Wallaby’s makes a delicious whole milk organic greek yogurt. We make labneh out of it, usually.
Thank you. I agree, as I wrote in my more recent review of Greek yogurt. Wallaby’s is delicious, but after careful comparison, I decided that the other yogurt I reviewed in my more recent article, Straus Family Creamery’s organic plain whole milk Greek yogurt is both healthier and tastes even better than Wallaby’s. Try it and see that you will probably agree!
Thank you for your article!
You may have found this already, but Straus Family Creamery out of Petaluma, CA makes a plain Full fat Greek yogurt that is organic & free of additives…made only with whole organic milk & live active cultures…and the label states their cows are grass fed, as well! My favorite for sure! I’m currently mixing it with raw carob powder, stevia, & raw shredded coconut…enjoy! 🙂
That sounds perfect and I will look for it here. All the Straus Family Creamery yogurt that I have found so far is their organic but thin “European style” yogurt. The Fage yogurt that I have been eating is nice and thick and tasty, but not organic.
Dear David, I have read the nutritional labels on the 3 brands of Greek yogurt available in my area. Two are national premium yogurts.
I find no reference to any bulking agents. Are they required to be on the nutritional label in the US?
Is it correct, then, for me to round up the GL of Greek yogurt to 2 for for 8 oz. (1 cup)?
Thanks! Great info, really!
Yes, the bulking agents, if any, would have to be stated. But I don’t know what the GI or GL woud be.
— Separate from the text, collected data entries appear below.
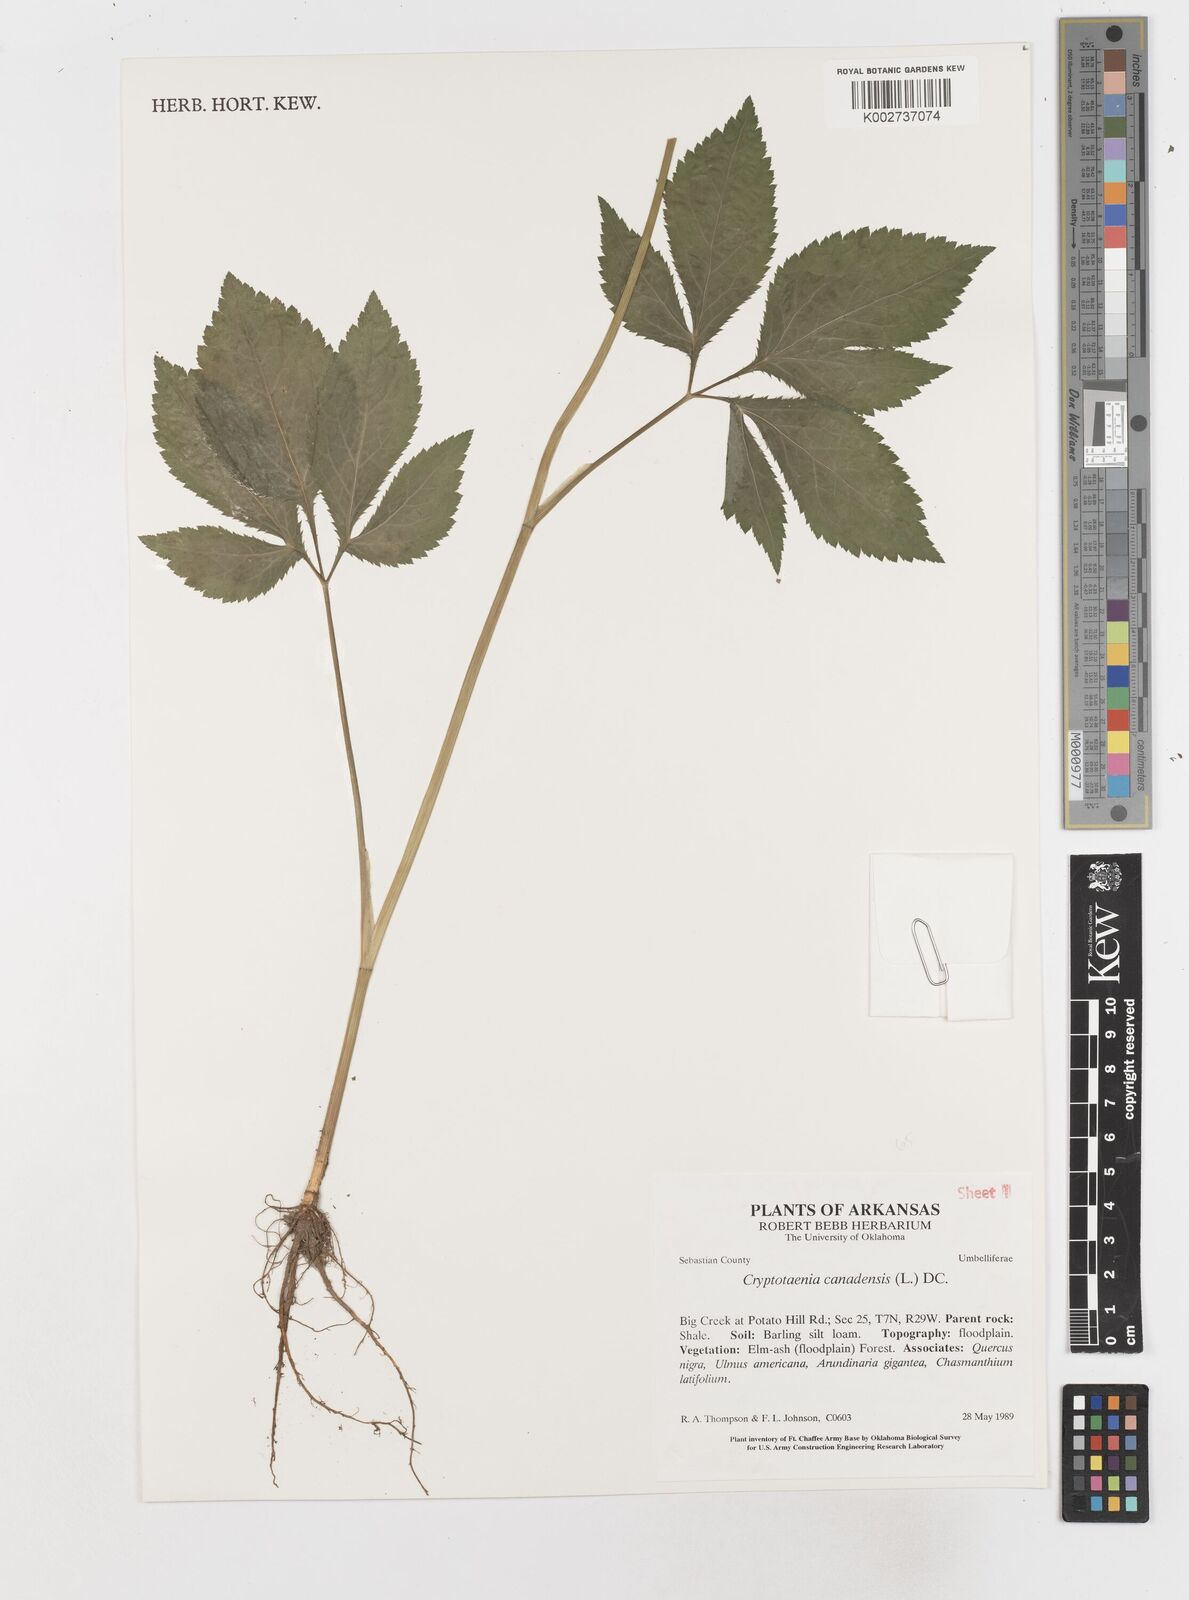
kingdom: Plantae
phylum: Tracheophyta
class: Magnoliopsida
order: Apiales
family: Apiaceae
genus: Cryptotaenia
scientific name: Cryptotaenia canadensis
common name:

I can’t seem to find yogurts with less than 4grams of sugars listed. What do you consider the low sugars range?
I’ve just been diagnosed with L.a.d.a. Diabetes. I’m still wading through the right foods jungle so I fear anything above 1gram of sugar.
Please re-read my article carefully. I tried to explain in great detail how yogurt actually has much less sugar than is actually listed on the Nutrition Facts label.